MATERIAL TO PROCESS:
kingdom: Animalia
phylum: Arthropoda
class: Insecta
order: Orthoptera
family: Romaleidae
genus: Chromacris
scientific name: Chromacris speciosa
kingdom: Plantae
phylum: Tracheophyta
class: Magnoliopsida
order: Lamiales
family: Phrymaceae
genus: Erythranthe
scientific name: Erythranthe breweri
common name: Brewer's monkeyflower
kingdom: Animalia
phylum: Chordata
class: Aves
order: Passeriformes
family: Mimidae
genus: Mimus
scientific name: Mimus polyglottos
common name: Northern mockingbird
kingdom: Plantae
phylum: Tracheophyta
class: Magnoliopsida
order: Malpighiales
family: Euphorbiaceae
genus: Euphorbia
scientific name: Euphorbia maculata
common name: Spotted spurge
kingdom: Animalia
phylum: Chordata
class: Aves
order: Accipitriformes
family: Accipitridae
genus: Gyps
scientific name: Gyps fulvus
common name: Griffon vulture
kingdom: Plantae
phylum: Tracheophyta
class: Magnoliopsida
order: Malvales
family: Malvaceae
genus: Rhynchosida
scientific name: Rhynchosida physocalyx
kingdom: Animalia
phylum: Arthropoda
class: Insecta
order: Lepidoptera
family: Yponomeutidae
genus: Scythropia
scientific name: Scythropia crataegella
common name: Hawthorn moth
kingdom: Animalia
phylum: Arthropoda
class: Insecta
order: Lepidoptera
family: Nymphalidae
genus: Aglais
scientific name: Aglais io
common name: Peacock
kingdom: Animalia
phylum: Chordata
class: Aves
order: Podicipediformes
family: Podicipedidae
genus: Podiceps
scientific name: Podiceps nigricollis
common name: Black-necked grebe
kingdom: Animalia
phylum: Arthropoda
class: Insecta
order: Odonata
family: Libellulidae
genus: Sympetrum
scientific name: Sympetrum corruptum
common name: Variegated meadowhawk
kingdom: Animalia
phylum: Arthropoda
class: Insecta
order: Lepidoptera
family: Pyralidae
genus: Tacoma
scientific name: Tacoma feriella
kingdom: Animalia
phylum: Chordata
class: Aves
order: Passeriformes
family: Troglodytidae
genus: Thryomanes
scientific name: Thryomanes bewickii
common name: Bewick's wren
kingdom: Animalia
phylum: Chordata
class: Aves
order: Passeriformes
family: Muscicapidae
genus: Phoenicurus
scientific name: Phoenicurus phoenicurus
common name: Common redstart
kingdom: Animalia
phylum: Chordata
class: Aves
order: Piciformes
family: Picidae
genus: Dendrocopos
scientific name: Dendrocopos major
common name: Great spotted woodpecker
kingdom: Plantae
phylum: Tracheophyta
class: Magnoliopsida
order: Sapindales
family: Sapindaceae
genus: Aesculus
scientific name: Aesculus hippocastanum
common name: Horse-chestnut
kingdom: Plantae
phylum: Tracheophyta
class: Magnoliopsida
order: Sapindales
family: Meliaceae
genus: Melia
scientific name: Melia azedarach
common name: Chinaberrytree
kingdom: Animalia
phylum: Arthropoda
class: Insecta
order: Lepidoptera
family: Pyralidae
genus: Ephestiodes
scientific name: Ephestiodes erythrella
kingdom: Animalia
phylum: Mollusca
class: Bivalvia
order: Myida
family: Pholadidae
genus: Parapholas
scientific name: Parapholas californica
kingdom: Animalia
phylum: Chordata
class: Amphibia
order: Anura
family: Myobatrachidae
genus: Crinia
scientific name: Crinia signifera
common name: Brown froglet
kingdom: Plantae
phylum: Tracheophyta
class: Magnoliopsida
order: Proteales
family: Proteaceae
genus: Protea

GIVEN INSTRUCTION: Please copy every line of the rows above word for word, with nothing left out or changed.

WORKED ANSWER:
kingdom: Animalia
phylum: Arthropoda
class: Insecta
order: Orthoptera
family: Romaleidae
genus: Chromacris
scientific name: Chromacris speciosa
kingdom: Plantae
phylum: Tracheophyta
class: Magnoliopsida
order: Lamiales
family: Phrymaceae
genus: Erythranthe
scientific name: Erythranthe breweri
common name: Brewer's monkeyflower
kingdom: Animalia
phylum: Chordata
class: Aves
order: Passeriformes
family: Mimidae
genus: Mimus
scientific name: Mimus polyglottos
common name: Northern mockingbird
kingdom: Plantae
phylum: Tracheophyta
class: Magnoliopsida
order: Malpighiales
family: Euphorbiaceae
genus: Euphorbia
scientific name: Euphorbia maculata
common name: Spotted spurge
kingdom: Animalia
phylum: Chordata
class: Aves
order: Accipitriformes
family: Accipitridae
genus: Gyps
scientific name: Gyps fulvus
common name: Griffon vulture
kingdom: Plantae
phylum: Tracheophyta
class: Magnoliopsida
order: Malvales
family: Malvaceae
genus: Rhynchosida
scientific name: Rhynchosida physocalyx
kingdom: Animalia
phylum: Arthropoda
class: Insecta
order: Lepidoptera
family: Yponomeutidae
genus: Scythropia
scientific name: Scythropia crataegella
common name: Hawthorn moth
kingdom: Animalia
phylum: Arthropoda
class: Insecta
order: Lepidoptera
family: Nymphalidae
genus: Aglais
scientific name: Aglais io
common name: Peacock
kingdom: Animalia
phylum: Chordata
class: Aves
order: Podicipediformes
family: Podicipedidae
genus: Podiceps
scientific name: Podiceps nigricollis
common name: Black-necked grebe
kingdom: Animalia
phylum: Arthropoda
class: Insecta
order: Odonata
family: Libellulidae
genus: Sympetrum
scientific name: Sympetrum corruptum
common name: Variegated meadowhawk
kingdom: Animalia
phylum: Arthropoda
class: Insecta
order: Lepidoptera
family: Pyralidae
genus: Tacoma
scientific name: Tacoma feriella
kingdom: Animalia
phylum: Chordata
class: Aves
order: Passeriformes
family: Troglodytidae
genus: Thryomanes
scientific name: Thryomanes bewickii
common name: Bewick's wren
kingdom: Animalia
phylum: Chordata
class: Aves
order: Passeriformes
family: Muscicapidae
genus: Phoenicurus
scientific name: Phoenicurus phoenicurus
common name: Common redstart
kingdom: Animalia
phylum: Chordata
class: Aves
order: Piciformes
family: Picidae
genus: Dendrocopos
scientific name: Dendrocopos major
common name: Great spotted woodpecker
kingdom: Plantae
phylum: Tracheophyta
class: Magnoliopsida
order: Sapindales
family: Sapindaceae
genus: Aesculus
scientific name: Aesculus hippocastanum
common name: Horse-chestnut
kingdom: Plantae
phylum: Tracheophyta
class: Magnoliopsida
order: Sapindales
family: Meliaceae
genus: Melia
scientific name: Melia azedarach
common name: Chinaberrytree
kingdom: Animalia
phylum: Arthropoda
class: Insecta
order: Lepidoptera
family: Pyralidae
genus: Ephestiodes
scientific name: Ephestiodes erythrella
kingdom: Animalia
phylum: Mollusca
class: Bivalvia
order: Myida
family: Pholadidae
genus: Parapholas
scientific name: Parapholas californica
kingdom: Animalia
phylum: Chordata
class: Amphibia
order: Anura
family: Myobatrachidae
genus: Crinia
scientific name: Crinia signifera
common name: Brown froglet
kingdom: Plantae
phylum: Tracheophyta
class: Magnoliopsida
order: Proteales
family: Proteaceae
genus: Protea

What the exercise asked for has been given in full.